DCERP

Defense Coastal/Estuarine Research Program (DCERP2)

Most current assessments of carbon cycling in the coastal landscape are typically conducted piecemeal and are habitat specific. For example, atmospheric CO2 fluxes or carbon burial rates might be measured in an intertidal marsh or estuary, but are quantified in the absence of measuring carbon exchanges between these habitats. This type of existing approach in which carbon cycling estimates are uncoupled from cross-habitat transport, or source determination, precludes full understanding of the source-sink nature of the habitat. This approach specifically confines interpretation to static mass balances and provides limited mechanistic understanding of underlying processes that are likely to drive altered patterns of carbon cycling in the future. Results from DCERP1, however, delineated the biogeochemical connections between coastal habitats within MCBCL and their sensitivity to physical drivers such as seasonal and pulsed delivery of freshwater and nutrients. This previous work also characterized the influence of tidal forcings on marsh-estuary exchanges, identified the effects of storm-driven overwash of the backbarrier marsh, and defined the linkages between land-use and watershed loadings. The system-scale knowledge acquired during DCERP1 helped shape the structure of how carbon cycling is approached in DCERP2. The DCERP2 approach equally weights intra-habitat mass balancing with inter-habitat exchanges to yield an integrated picture at the landscape scale. This “big picture” approach uniquely allows assessment of carbon (re)distribution at expanded spatial and temporal scales.
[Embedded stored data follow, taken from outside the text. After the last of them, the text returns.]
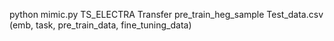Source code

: python mimic.py TS_ELECTRA Transfer pre_train_heg_sample Test_data.csv
(emb, task, pre_train_data, fine_tuning_data)
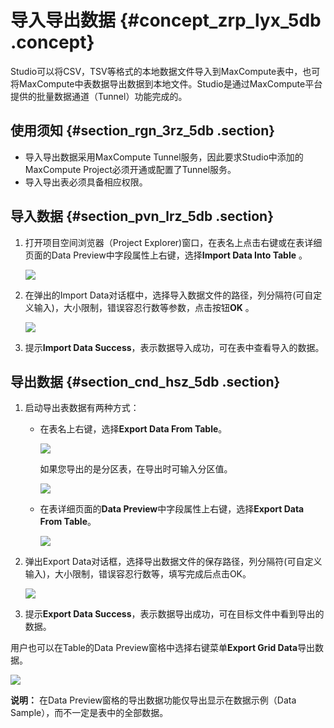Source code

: # 导入导出数据 {#concept_zrp_lyx_5db .concept}

Studio可以将CSV，TSV等格式的本地数据文件导入到MaxCompute表中，也可将MaxCompute中表数据导出数据到本地文件。Studio是通过MaxCompute平台提供的批量数据通道（Tunnel）功能完成的。

## 使用须知 {#section_rgn_3rz_5db .section}

-   导入导出数据采用MaxCompute Tunnel服务，因此要求Studio中添加的MaxCompute Project必须开通或配置了Tunnel服务。
-   导入导出表必须具备相应权限。

## 导入数据 {#section_pvn_lrz_5db .section}

1.  打开项目空间浏览器（Project Explorer\)窗口，在表名上点击右键或在表详细页面的Data Preview中字段属性上右键，选择**Import Data Into Table** 。

    ![](http://static-aliyun-doc.oss-cn-hangzhou.aliyuncs.com/assets/img/12122/15447825221637_zh-CN.png)

2.  在弹出的Import Data对话框中，选择导入数据文件的路径，列分隔符\(可自定义输入\)，大小限制，错误容忍行数等参数，点击按钮**OK** 。

    ![](http://static-aliyun-doc.oss-cn-hangzhou.aliyuncs.com/assets/img/12122/15447825226034_zh-CN.png)

3.  提示**Import Data Success**，表示数据导入成功，可在表中查看导入的数据。


## 导出数据 {#section_cnd_hsz_5db .section}

1.  启动导出表数据有两种方式：
    -   在表名上右键，选择**Export Data From Table**。

        ![](http://static-aliyun-doc.oss-cn-hangzhou.aliyuncs.com/assets/img/12122/15447825221640_zh-CN.png)

        如果您导出的是分区表，在导出时可输入分区值。

        ![](http://static-aliyun-doc.oss-cn-hangzhou.aliyuncs.com/assets/img/12122/154478252233761_zh-CN.png)

    -   在表详细页面的**Data Preview**中字段属性上右键，选择**Export Data From Table**。

        ![](http://static-aliyun-doc.oss-cn-hangzhou.aliyuncs.com/assets/img/12122/15447825221641_zh-CN.png)

2.  弹出Export Data对话框，选择导出数据文件的保存路径，列分隔符\(可自定义输入\)，大小限制，错误容忍行数等，填写完成后点击OK。

    ![](http://static-aliyun-doc.oss-cn-hangzhou.aliyuncs.com/assets/img/12122/15447825226033_zh-CN.png)

3.  提示**Export Data Success**，表示数据导出成功，可在目标文件中看到导出的数据。


用户也可以在Table的Data Preview窗格中选择右键菜单**Export Grid Data**导出数据。

![](http://static-aliyun-doc.oss-cn-hangzhou.aliyuncs.com/assets/img/12122/15447825221643_zh-CN.png)

**说明：** 在Data Preview窗格的导出数据功能仅导出显示在数据示例（Data Sample），而不一定是表中的全部数据。

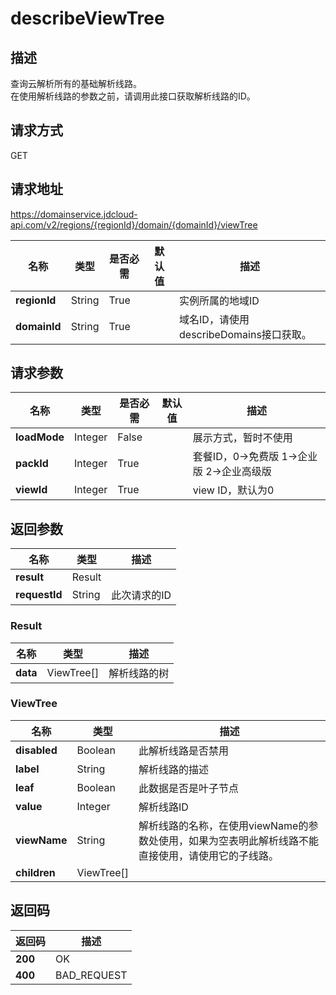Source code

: # describeViewTree


## 描述
查询云解析所有的基础解析线路。  
在使用解析线路的参数之前，请调用此接口获取解析线路的ID。


## 请求方式
GET

## 请求地址
https://domainservice.jdcloud-api.com/v2/regions/{regionId}/domain/{domainId}/viewTree

|名称|类型|是否必需|默认值|描述|
|---|---|---|---|---|
|**regionId**|String|True| |实例所属的地域ID|
|**domainId**|String|True| |域名ID，请使用describeDomains接口获取。|

## 请求参数
|名称|类型|是否必需|默认值|描述|
|---|---|---|---|---|
|**loadMode**|Integer|False| |展示方式，暂时不使用|
|**packId**|Integer|True| |套餐ID，0->免费版 1->企业版 2->企业高级版|
|**viewId**|Integer|True| |view ID，默认为0|


## 返回参数
|名称|类型|描述|
|---|---|---|
|**result**|Result| |
|**requestId**|String|此次请求的ID|

### Result
|名称|类型|描述|
|---|---|---|
|**data**|ViewTree[]|解析线路的树|
### ViewTree
|名称|类型|描述|
|---|---|---|
|**disabled**|Boolean|此解析线路是否禁用|
|**label**|String|解析线路的描述|
|**leaf**|Boolean|此数据是否是叶子节点|
|**value**|Integer|解析线路ID|
|**viewName**|String|解析线路的名称，在使用viewName的参数处使用，如果为空表明此解析线路不能直接使用，请使用它的子线路。|
|**children**|ViewTree[]| |

## 返回码
|返回码|描述|
|---|---|
|**200**|OK|
|**400**|BAD_REQUEST|
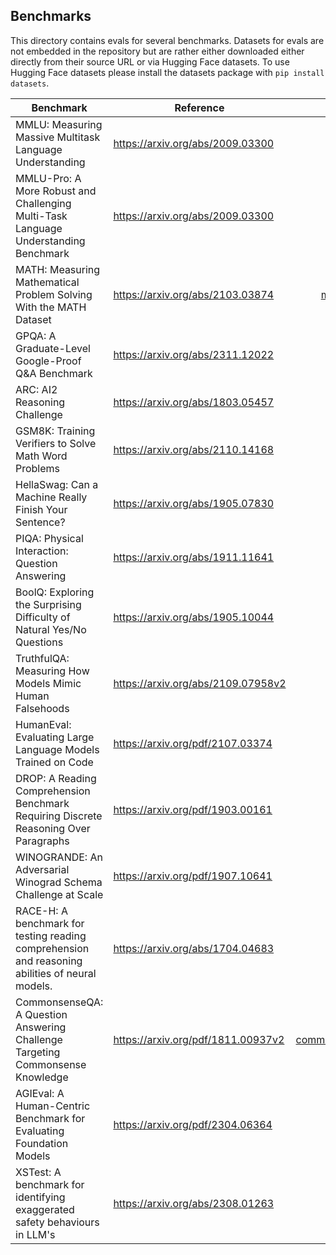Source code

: ## Benchmarks

This directory contains evals for several benchmarks. Datasets for evals are not embedded in the repository but are rather either downloaded either directly from their source URL or via Hugging Face datasets. To use Hugging Face datasets please install the datasets package with `pip install datasets`.

| Benchmark                                                                                     | Reference                            |                                      Code | Dataset      |
|-----------------------|-----------------|----------------:|-----------------|
| MMLU: Measuring Massive Multitask Language Understanding                                      | <https://arxiv.org/abs/2009.03300>   |                        [mmlu.py](mmlu.py) | Download     |
| MMLU-Pro: A More Robust and Challenging Multi-Task Language Understanding Benchmark                                      | <https://arxiv.org/abs/2009.03300>   |                        [mmlu_pro.py](mmlu_pro/mmlu_pro.py) | HuggingFace     |
| MATH: Measuring Mathematical Problem Solving With the MATH Dataset                            | <https://arxiv.org/abs/2103.03874>   |          [mathematics.py](mathematics/mathematics.py) | Download     |
| GPQA: A Graduate-Level Google-Proof Q&A Benchmark                                             | <https://arxiv.org/abs/2311.12022>   |                        [gpqa.py](gpqa.py) | Download     |
| ARC: AI2 Reasoning Challenge                                                                  | <https://arxiv.org/abs/1803.05457>   |                          [arc.py](arc.py) | Hugging Face |
| GSM8K: Training Verifiers to Solve Math Word Problems                                         | <https://arxiv.org/abs/2110.14168>   |                      [gsm8k.py](gsm8k.py) | Hugging Face |
| HellaSwag: Can a Machine Really Finish Your Sentence?                                         | <https://arxiv.org/abs/1905.07830>   |              [hellaswag.py](hellaswag.py) | Hugging Face |
| PIQA: Physical Interaction: Question Answering                                                | <https://arxiv.org/abs/1911.11641>   |                        [piqa.py](piqa.py) | Hugging Face |
| BoolQ: Exploring the Surprising Difficulty of Natural Yes/No Questions                        | <https://arxiv.org/abs/1905.10044>   |                      [boolq.py](boolq.py) | Hugging Face |
| TruthfulQA: Measuring How Models Mimic Human Falsehoods                                       | <https://arxiv.org/abs/2109.07958v2> |            [truthfulqa.py](truthfulqa.py) | Hugging Face |
| HumanEval: Evaluating Large Language Models Trained on Code                                   | <https://arxiv.org/pdf/2107.03374>   |    [humaneval.py](humaneval/humaneval.py) | Hugging Face |
| DROP: A Reading Comprehension Benchmark Requiring Discrete Reasoning Over Paragraphs          | <https://arxiv.org/pdf/1903.00161>   |                   [drop.py](drop/drop.py) | Hugging Face |
| WINOGRANDE: An Adversarial Winograd Schema Challenge at Scale                                 | <https://arxiv.org/pdf/1907.10641>   | [winogrande.py](winogrande/winogrande.py) | Hugging Face |
| RACE-H: A benchmark for testing reading comprehension and reasoning abilities of neural models. | <https://arxiv.org/abs/1704.04683>   |             [race-h.py](race-h/race-h.py) | Hugging Face |
| CommonsenseQA: A Question Answering Challenge Targeting Commonsense Knowledge                 | <https://arxiv.org/pdf/1811.00937v2> |   [commonsense_qa.py](commonsense_qa/commonsense_qa.py) | Hugging Face |
| AGIEval: A Human-Centric Benchmark for Evaluating Foundation Models                 | <https://arxiv.org/pdf/2304.06364> |   [agieval_en.py](agieval/agieval_en.py) | Download |
| XSTest: A benchmark for identifying exaggerated safety behaviours in LLM's                      | <https://arxiv.org/abs/2308.01263>   |                         [xstest.py](xstest/xstest.py) | Hugging Face |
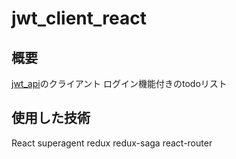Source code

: # jwt_client_react
## 概要
[jwt_api](https://github.com/b1018043/jwt_api)のクライアント
ログイン機能付きのtodoリスト
## 使用した技術
React
superagent
redux
redux-saga
react-router
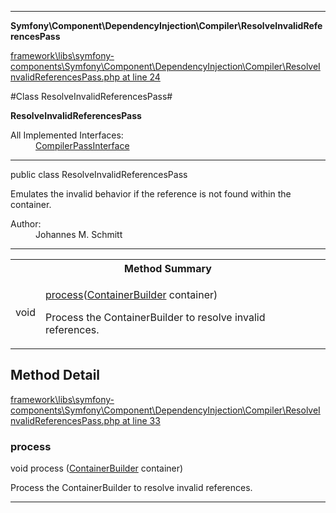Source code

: 

- - -

**Symfony\Component\DependencyInjection\Compiler\ResolveInvalidReferencesPass**


<a href="https://github.com/JeyDotC/Hirudo/blob/master/framework/libs/symfony-components/Symfony/Component/DependencyInjection/Compiler/ResolveInvalidReferencesPass.php#L24" >framework\libs\symfony-components\Symfony\Component\DependencyInjection\Compiler\ResolveInvalidReferencesPass.php at line 24</a>

#Class ResolveInvalidReferencesPass#

**ResolveInvalidReferencesPass**


<dl>
<dt>All Implemented Interfaces:</dt>
<dd><a href="">CompilerPassInterface</a> </dd>
</dl>



- - -

<p class="signature"><span class='k'>public  class</span> <span class='nx'>ResolveInvalidReferencesPass</span></p>

<div class="comment" id="overview_description"><p>Emulates the invalid behavior if the reference is not found within the
container.</p></div>

<dl>
<dt>Author:</dt>
<dd>Johannes M. Schmitt <schmittjoh@gmail.com></dd>
</dl>


- - -

<table id="summary_method">
<tr><th colspan="2">Method Summary</th></tr>
<tr>
<td><span class='k'></span> <span class='nx'>void</span></td>
<td class="description"><p class="name"><a href="#process">process</a>(<a href="https://github.com/JeyDotC/Hirudo/blob/master/symfony/component/dependencyinjection/ContainerBuilder.md">ContainerBuilder</a> container)</p><p class="description">Process the ContainerBuilder to resolve invalid references.</p></td>
</tr>
</table>

<h2 id="detail_method">Method Detail</h2>

<a href="https://github.com/JeyDotC/Hirudo/blob/master/framework/libs/symfony-components/Symfony/Component/DependencyInjection/Compiler/ResolveInvalidReferencesPass.php#L33" >framework\libs\symfony-components\Symfony\Component\DependencyInjection\Compiler\ResolveInvalidReferencesPass.php at line 33</a>

<h3 id="process()">process</h3>
<span class='k'></span> <span class='nx'>void</span> <span class='nf'>process</span> (<a href="https://github.com/JeyDotC/Hirudo/blob/master/symfony/component/dependencyinjection/ContainerBuilder.md">ContainerBuilder</a> container)

<div class="details">
<p>Process the ContainerBuilder to resolve invalid references.</p>
</div>

- - -

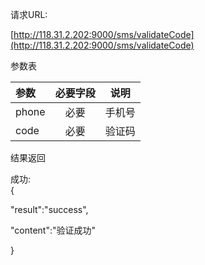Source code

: 请求URL:

[http://118.31.2.202:9000/sms/validateCode](http://118.31.2.202:9000/sms/validateCode)

参数表

| 参数 | 必要字段 | 说明 |
| :--- | :---: | :---: |
| phone | 必要 | 手机号 |
| code | 必要 | 验证码 |

结果返回

成功:  
{

"result":"success",

"content":"验证成功"

}

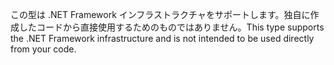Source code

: <span data-ttu-id="bf3bf-101">この型は .NET Framework インフラストラクチャをサポートします。独自に作成したコードから直接使用するためのものではありません。</span><span class="sxs-lookup"><span data-stu-id="bf3bf-101">This type supports the .NET Framework infrastructure and is not intended to be used directly from your code.</span></span>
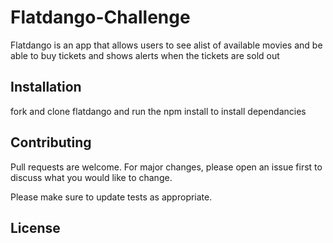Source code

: # Flatdango-Challenge

Flatdango is an app that allows users to see alist of available movies and be able to buy tickets and shows alerts when the tickets are sold out

## Installation

fork and clone flatdango and run the npm install to install dependancies

## Contributing

Pull requests are welcome. For major changes, please open an issue first
to discuss what you would like to change.

Please make sure to update tests as appropriate.

## License

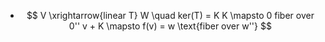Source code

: - $$
  V \xrightarrow{linear T} W \quad ker(T) = K
  K \mapsto 0
  fiber over 0''
  v + K \mapsto f(v) = w
  \text{fiber over w''}
  $$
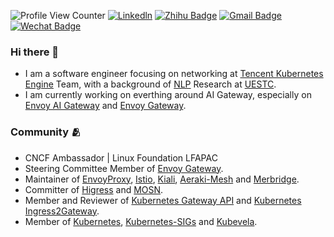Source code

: ![Profile View Counter](https://komarev.com/ghpvc/?username=Xunzhuo)
[![Linkedln](https://img.shields.io/badge/LinkedIn-0077B5?style=flat-square&logo=linkedin&logoColor=white)](https://www.linkedin.com/in/bitliu/)
[![Zhihu Badge](https://img.shields.io/badge/-@XunzhuoTalk-1ca0f1?style=flat-square&labelColor=1ca0f1&logo=Zhihu&logoColor=white&link=https://zhihu.com/people/liuxunzhuo/)](https://zhihu.com/people/liuxunzhuo/)
[![Gmail Badge](https://img.shields.io/badge/-Gmail-c14438?style=flat-square&logo=Gmail&logoColor=white&link=mailto:mixdeers@gmail.com)](mailto:mixdeers@gmail.com)
[![Wechat Badge](https://img.shields.io/badge/微信公众号-刘训灼-green?style=flat-square&labelColor=green&logo=Wechat&logoColor=white&link=https://mp.weixin.qq.com/s?__biz=MzU2MzMzODExOA==&mid=2247484146&idx=1&sn=99ef4a2f03ca4068e79ace5fe129d16b&chksm=fc5a8c1bcb2d050d531a6c7c8d6757a53819a3ec04f985c624bed9177e5760e26c9aa74da8bb&cur_album_id=2855959792924884992&scene=189#wechat_redirect)](https://mp.weixin.qq.com/s/2S3cvCHsL3dEii4YQuEUYw)

### Hi there 👋

+ I am a software engineer focusing on networking at [Tencent Kubernetes Engine](https://www.tencentcloud.com/products/tke) Team, with a background of [NLP](https://en.wikipedia.org/wiki/Natural_language_processing) Research at [UESTC](https://en.wikipedia.org/wiki/University_of_Electronic_Science_and_Technology_of_China).
+ I am currently working on everthing around AI Gateway, especially on [Envoy AI Gateway](https://github.com/envoyproxy/ai-gateway) and [Envoy Gateway](https://github.com/envoyproxy/gateway).

### Community 🫂

+ CNCF Ambassador | Linux Foundation LFAPAC
+ Steering Committee Member of [Envoy Gateway](https://github.com/envoyproxy/gateway).
+ Maintainer of [EnvoyProxy](https://github.com/envoyproxy), [Istio](https://github.com/istio), [Kiali](https://github.com/kiali), [Aeraki-Mesh](https://github.com/aeraki-mesh) and [Merbridge](https://github.com/merbridge).
+ Committer of [Higress](https://github.com/higress-group) and [MOSN](https://github.com/mosn).
+ Member and Reviewer of [Kubernetes Gateway API](https://github.com/kubernetes-sigs/gateway-api) and [Kubernetes Ingress2Gateway](https://github.com/kubernetes-sigs/ingress2gateway).
+ Member of [Kubernetes](https://github.com/kubernetes), [Kubernetes-SIGs](https://github.com/kubernetes-sigs) and [Kubevela](https://github.com/kubevela).
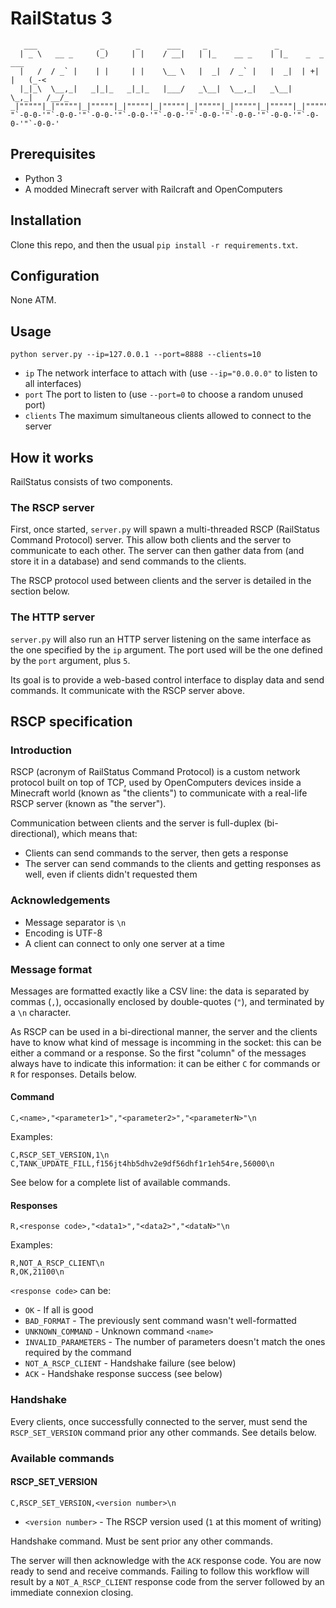# RailStatus 3

       ___              _       _      ___     _               _                    
      | _ \   __ _     (_)     | |    / __|   | |_    __ _    | |_    _  _     ___  
      |   /  / _` |    | |     | |    \__ \   |  _|  / _` |   |  _|  | +| |   (_-<  
      |_|_\  \__,_|   _|_|_   _|_|_   |___/   _\__|  \__,_|   _\__|   \_,_|   /__/_  
    _|"""""|_|"""""|_|"""""|_|"""""|_|"""""|_|"""""|_|"""""|_|"""""|_|"""""|_|"""""|
    "`-0-0-'"`-0-0-'"`-0-0-'"`-0-0-'"`-0-0-'"`-0-0-'"`-0-0-'"`-0-0-'"`-0-0-'"`-0-0-'

## Prerequisites

  - Python 3
  - A modded Minecraft server with Railcraft and OpenComputers

## Installation

Clone this repo, and then the usual `pip install -r requirements.txt`.

## Configuration

None ATM.

## Usage

    python server.py --ip=127.0.0.1 --port=8888 --clients=10

  - `ip` The network interface to attach with (use `--ip="0.0.0.0"` to listen to all interfaces)
  - `port` The port to listen to (use `--port=0` to choose a random unused port)
  - `clients` The maximum simultaneous clients allowed to connect to the server

## How it works

RailStatus consists of two components.

### The RSCP server

First, once started, `server.py` will spawn a multi-threaded RSCP (RailStatus Command Protocol) server. This allow both
clients and the server to communicate to each other. The server can then gather data from (and store it in a database)
and send commands to the clients.

The RSCP protocol used between clients and the server is detailed in the section below.

### The HTTP server

`server.py` will also run an HTTP server listening on the same interface as the one specified by the `ip` argument. The
port used will be the one defined by the `port` argument, plus `5`.

Its goal is to provide a web-based control interface to display data and send commands. It communicate with the RSCP server
above.

## RSCP specification

### Introduction

RSCP (acronym of RailStatus Command Protocol) is a custom network protocol built on top of TCP, used by OpenComputers
devices inside a Minecraft world (known as "the clients") to communicate with a real-life RSCP server (known as "the server").

Communication between clients and the server is full-duplex (bi-directional), which means that:

  - Clients can send commands to the server, then gets a response
  - The server can send commands to the clients and getting responses as well, even if clients didn't requested them

### Acknowledgements

  - Message separator is `\n`
  - Encoding is UTF-8
  - A client can connect to only one server at a time

### Message format

Messages are formatted exactly like a CSV line: the data is separated by commas (`,`), occasionally enclosed by
double-quotes (`"`), and terminated by a `\n` character.

As RSCP can be used in a bi-directional manner, the server and the clients have to know what kind of message is incomming
in the socket: this can be either a command or a response. So the first "column" of the messages always have to indicate
this information: it can be either `C` for commands or `R` for responses. Details below.

#### Command

    C,<name>,"<parameter1>","<parameter2>","<parameterN>"\n

Examples:

    C,RSCP_SET_VERSION,1\n
    C,TANK_UPDATE_FILL,f156jt4hb5dhv2e9df56dhf1r1eh54re,56000\n

See below for a complete list of available commands.

#### Responses

    R,<response code>,"<data1>","<data2>","<dataN>"\n

Examples:

    R,NOT_A_RSCP_CLIENT\n
    R,OK,21100\n

`<response code>` can be:

  - `OK` - If all is good
  - `BAD_FORMAT` - The previously sent command wasn't well-formatted
  - `UNKNOWN_COMMAND` - Unknown command `<name>`
  - `INVALID_PARAMETERS` - The number of parameters doesn't match the ones required by the command
  - `NOT_A_RSCP_CLIENT` - Handshake failure (see below)
  - `ACK` - Handshake response success (see below)

### Handshake

Every clients, once successfully connected to the server, must send the `RSCP_SET_VERSION` command prior any other commands.
See details below.

### Available commands

#### RSCP_SET_VERSION

    C,RSCP_SET_VERSION,<version number>\n

  - `<version number>` - The RSCP version used (`1` at this moment of writing)

Handshake command. Must be sent prior any other commands.

The server will then acknowledge with the `ACK` response code. You are now ready to send and receive commands. Failing to follow
this workflow will result by a `NOT_A_RSCP_CLIENT` response code from the server followed by an immediate connexion closing.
In support of this effort the Tobias lab is :1) using select biomarker distribution and compound  specific isotope analyses (CSIA) to characterize carbon reservoirs in estuarine and marsh sediments in the New River Estuary, NC;  2) apply oxygen 18 isotope techniques to partition estuarine respiration into benthic vs. water column contributions; and 3) quantify the advective fluxes of dissolved carbon between marshes and adjacent open waters.